- [Document extract]:
· · · ·

For software development managers and project managers, the environment has to keep the developers focused on the work (and not busy complaining about a lack of support or knowledge), and it has to be able to provide accurate and objective project metrics.  The environment should provide visibility at many different levels, and allow the capability to quickly react to changes in market conditions, the business environment, and overall priorities.

Finally, for the software executive, the software development environment needs to provide two things.  It needs to provide visibility.  Software executives should have visibility into lines of business, divisions, groups and projects, so they can easily identify what is working within their corporate culture, and what is not working.  Along with this visibility comes an implied accountability.  Teams that know they are being monitored are accountable, they alone determine their success or failure, and that result is out there for the rest of the corporate culture to see.

Within these three different communities are many sub-communities.  There is the quality community, the security community, and others.  These communities all have their own specific needs that need to be met.

With all of these competing stakeholders, it might seem that a solution that will satisfy them all would be impossible.   With Jazz, you are able to balance these needs, and implement a solution that will satisfy the core needs of each of these constituencies.  The key is to involve each of these communities at the beginning of any implementation, and to make sure that their CORE needs are articulated.  Make sure that the needs are articulated, and not specific technologies.  Needing easy and immediate visibility to key project metrics is a core need, seeing something in a vendor specific tool (IBM or otherwise) is not.

I guess we can sum this up by stating this as risk #3, “Make sure that the core needs of ALL key stakeholders are articulated and understood.”

Consider The Reality

There are a lot of different approaches that an organization can take to deploy Jazz technologies.  So far we have been in what I call a “rainbows and unicorns” world, where we have focused on the potential for a significantly improved software development environment in terms of collaboration, productivity, and interoperability.  We haven’t really addressed the reality of YOUR situation.   Hopefully you are still reading this and have not dismissed me as a starry eyed idealist.  This is where reality rears it’s head, and where the real benefits of the Jazz approach become apparent.

When organizations change the tools and processes that they use to develop software, they incur costs associated with the purchase, deployment and support of those new tools and processes.  As I have discussed in previous blog entries (see How Does Rational Jazz Compare with Open Source Solutions), the most expensive part of any change are the costs associated with migration.  This includes the migration of development artifacts, tools, and most importantly, the minds and attitudes of the software development population.

So since this is expensive, and any new tool requires this migration, what makes Jazz so special?  With the introduction of connectors and bridges to other common tools, a Jazz infrastructure allows an organization to plug current repositories and tools into the Jazz infrastructure.  This allows organizations to realize some of the benefits of a Jazz infrastructure, without costly and time consuming migration activities.

This is a vital consideration for many organizations.  For a project in a maintenance phase, where the costs of migration might exceed the benefits, it allows an organization to leave these assets “in place”.  The organization can then selectively migrate projects based on the return that the new infrastructure will give them, while still realizing some of the incremental benefits associated with Jazz.

· · · ·

- [Directions]:
1. Decide whether each statement agrees with the Jazz deployment text, answering yes or no and quoting the words that settle it: (a) The most expensive part of any change is the cost of migration. (b) Software executives need the development environment to provide three things. (c) Risk #3 concerns making sure the core needs of all key stakeholders are articulated and understood.
2. Write the next part of the Jazz deployment text, picking up after its last sentence.
The items after the Jazz deployment text play no part in this work.

· · · ·

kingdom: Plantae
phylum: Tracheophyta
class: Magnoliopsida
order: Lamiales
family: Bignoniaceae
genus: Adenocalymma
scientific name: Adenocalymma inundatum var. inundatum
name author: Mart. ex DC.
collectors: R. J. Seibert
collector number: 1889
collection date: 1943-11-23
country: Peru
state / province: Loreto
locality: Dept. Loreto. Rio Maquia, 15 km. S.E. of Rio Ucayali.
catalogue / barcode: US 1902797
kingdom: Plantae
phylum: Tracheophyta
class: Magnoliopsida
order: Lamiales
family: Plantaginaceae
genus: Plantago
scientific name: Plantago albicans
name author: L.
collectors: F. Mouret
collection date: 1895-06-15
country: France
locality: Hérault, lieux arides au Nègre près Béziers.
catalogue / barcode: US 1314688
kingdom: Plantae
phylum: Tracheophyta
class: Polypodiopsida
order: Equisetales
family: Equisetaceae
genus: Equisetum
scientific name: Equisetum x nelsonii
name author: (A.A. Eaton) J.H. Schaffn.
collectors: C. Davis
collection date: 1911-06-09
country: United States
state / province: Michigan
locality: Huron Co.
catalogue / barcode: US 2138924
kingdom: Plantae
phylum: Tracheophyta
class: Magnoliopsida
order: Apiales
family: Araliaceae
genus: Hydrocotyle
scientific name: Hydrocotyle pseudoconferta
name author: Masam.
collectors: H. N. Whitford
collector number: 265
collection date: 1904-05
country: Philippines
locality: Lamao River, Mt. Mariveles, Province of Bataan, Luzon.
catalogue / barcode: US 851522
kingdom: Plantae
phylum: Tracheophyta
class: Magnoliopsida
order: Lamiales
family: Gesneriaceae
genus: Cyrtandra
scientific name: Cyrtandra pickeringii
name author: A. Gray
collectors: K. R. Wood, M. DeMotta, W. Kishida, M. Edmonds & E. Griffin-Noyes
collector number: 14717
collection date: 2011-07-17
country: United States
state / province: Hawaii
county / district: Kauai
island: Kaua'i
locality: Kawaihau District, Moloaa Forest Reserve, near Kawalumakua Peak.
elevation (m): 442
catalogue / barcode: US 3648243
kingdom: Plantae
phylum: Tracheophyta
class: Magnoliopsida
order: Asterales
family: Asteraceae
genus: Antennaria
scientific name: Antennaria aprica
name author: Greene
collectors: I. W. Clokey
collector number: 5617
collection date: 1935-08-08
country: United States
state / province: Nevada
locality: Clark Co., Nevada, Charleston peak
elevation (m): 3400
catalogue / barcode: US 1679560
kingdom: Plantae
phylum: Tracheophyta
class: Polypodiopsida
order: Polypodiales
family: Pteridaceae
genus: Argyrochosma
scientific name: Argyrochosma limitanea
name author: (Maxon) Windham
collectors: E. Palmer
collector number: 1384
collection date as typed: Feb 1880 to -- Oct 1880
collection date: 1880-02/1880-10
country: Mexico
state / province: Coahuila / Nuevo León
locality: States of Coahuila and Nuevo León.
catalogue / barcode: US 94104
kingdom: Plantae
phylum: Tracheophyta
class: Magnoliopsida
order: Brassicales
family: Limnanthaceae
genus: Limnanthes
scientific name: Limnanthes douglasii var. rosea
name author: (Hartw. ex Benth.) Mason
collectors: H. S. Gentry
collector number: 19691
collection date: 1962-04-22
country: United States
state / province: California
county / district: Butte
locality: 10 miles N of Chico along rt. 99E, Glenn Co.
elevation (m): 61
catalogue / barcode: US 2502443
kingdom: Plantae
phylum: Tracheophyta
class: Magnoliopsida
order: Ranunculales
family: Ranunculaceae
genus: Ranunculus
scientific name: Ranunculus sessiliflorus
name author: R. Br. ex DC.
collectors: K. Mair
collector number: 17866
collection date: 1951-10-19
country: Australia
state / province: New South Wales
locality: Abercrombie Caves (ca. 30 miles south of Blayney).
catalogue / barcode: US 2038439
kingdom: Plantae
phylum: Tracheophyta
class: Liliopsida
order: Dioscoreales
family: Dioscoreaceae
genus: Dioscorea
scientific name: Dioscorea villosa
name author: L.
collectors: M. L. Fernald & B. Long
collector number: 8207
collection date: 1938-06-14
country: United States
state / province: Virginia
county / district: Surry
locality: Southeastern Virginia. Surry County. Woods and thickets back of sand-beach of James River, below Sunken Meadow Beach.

· · · ·

- [Responses by task]:
1.
(a) Yes: "the most expensive part of any change are the costs associated with migration"
(b) No: "the software development environment needs to provide two things"
(c) Yes: "Make sure that the core needs of ALL key stakeholders are articulated and understood."

2.
In this current economic environment, having this flexibility allows an organization to effectively control the costs associated with migration, since projects can be migrated selectively over time.  By controlling the pace of these migrations, and organization can control the costs (and measure the benefits) and limit the risks associated with migration activities.  Ask anyone who has done one of those “over the weekend”, full cutover activities, about the risk and time spent in planning for this activity.  The response will probably include rolling eyes, claims of “never again”, and the comment that the person involved “isn’t paid enough for this kind of thing”.  The key point here is that one size does not fit all, but there are some common approaches and migration patterns that can be utilized.

If you had to sum this up, you could state this risk as, “The reality of your situation is unique, and migration has significant costs associated with it”

Iterative Rollouts and  Adoptions

Migrations to a Jazz infrastructure can be done on a project by project basis, and can often be done while leaving the current tool infrastructure in place.  This is the key building block to an effective strategy for migration.  On the surface, you are migrating your organization to a new set of tools, technology, and processes.  In reality, you are implementing change across the entire organization.

So if the capability to do this is a building block, what is the overall approach to migration that is going to save me money, sleepless nights, and reduce the risks associated with implementing change?  The key here is to implement change in small, easy to control and easy to monitor pieces.  You need to implement change in an iterative process, focusing on a small subset of teams and/or functionality in each iteration.

Implementing change in an iterative process allows you to control the amount of data, people, and infrastructure being migrated.  This results in less complexity, less planning, and a workload that can be handled more effectively by a more limited support staff.  Doing this alone improves your chances for successful migration, since the team implementing change is more focused on a handful of projects, and not just scrambling trying to keep everyone happy.

There are two more important aspects that need to be followed through on, in order to realize all of the benefits of deploying change in an iterative manner.  The first of these is the feedback at the end of each iteration.  This feedback should come from the teams that are being migrated.  Find out which approaches worked, what techniques were most effective, and find out where the implementation of desired changes to the organization can be improved.  The key here is to be open and honest about your migration activities.  You need to acknowledge your mistakes and shortcomings, and then work to improve on those areas.  Leave your ego at the door, and acknowledge that constructive criticism makes you stronger and more effective in the long run.

The final key is the one that is most often overlooked in the implementation of any change across an organization.  Too often we lose sight of what we REALLY want to accomplish.  The goal of any Jazz migration is not to get Jazz deployed to the organization.  The true goal is to IMPROVE THE ORGANIZATION!  Go back to those core needs of your stakeholders.  Are those needs being met?  You need to measure the impacts on cost, performance, reliability, collaboration, productivity, and support that this organizational change has had.  Tailor your measures to the key needs of the organization.  Is speed to market important?  Then measure release cycle times.  Is quality important?  Then measure defect density.  Identify key measures that are important to your organization, and measure these before, during, and after each iteration of change.  By measuring and monitoring each iteration, you can determine the impact that your changes are having on the organization, and you can easily determine if the costs of migration are exceeding the benefits of the organizational change.  If the benefits do not outweigh the costs, then why bother changing?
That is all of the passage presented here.